- _WORK TO COMPLETE_
Gather every line of the records that contains the word "right", copying each such line in full.
*** GIVEN DATA Section Begins ***
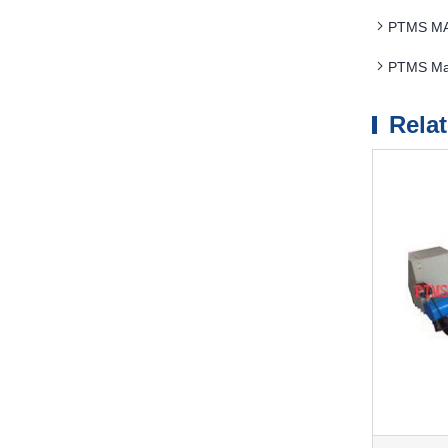
PTMS MAG
PTMS Mag
Rela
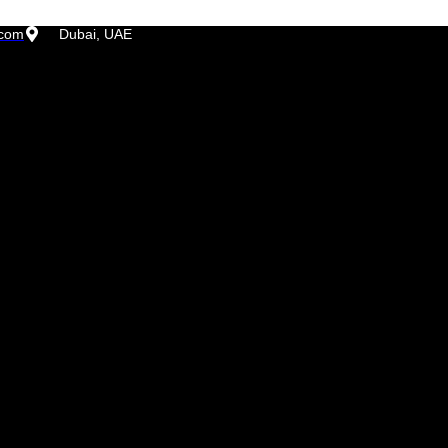
.com
Dubai, UAE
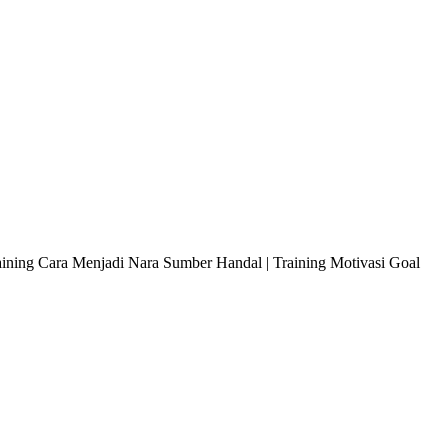
raining Cara Menjadi Nara Sumber Handal | Training Motivasi Goal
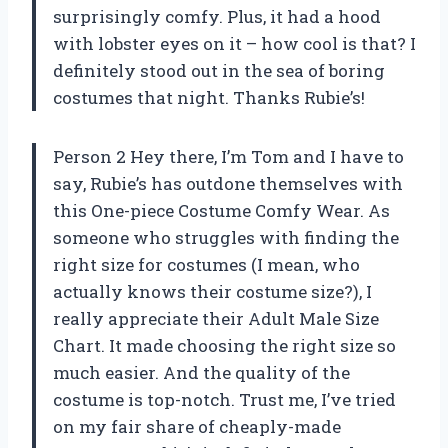
surprisingly comfy. Plus, it had a hood
with lobster eyes on it – how cool is that? I
definitely stood out in the sea of boring
costumes that night. Thanks Rubie’s!
Person 2 Hey there, I’m Tom and I have to
say, Rubie’s has outdone themselves with
this One-piece Costume Comfy Wear. As
someone who struggles with finding the
right size for costumes (I mean, who
actually knows their costume size?), I
really appreciate their Adult Male Size
Chart. It made choosing the right size so
much easier. And the quality of the
costume is top-notch. Trust me, I’ve tried
on my fair share of cheaply-made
*** GIVEN DATA Section Ends ***
- _ANSWER TO THE PROBLEM_
right size for costumes (I mean, who
Chart. It made choosing the right size so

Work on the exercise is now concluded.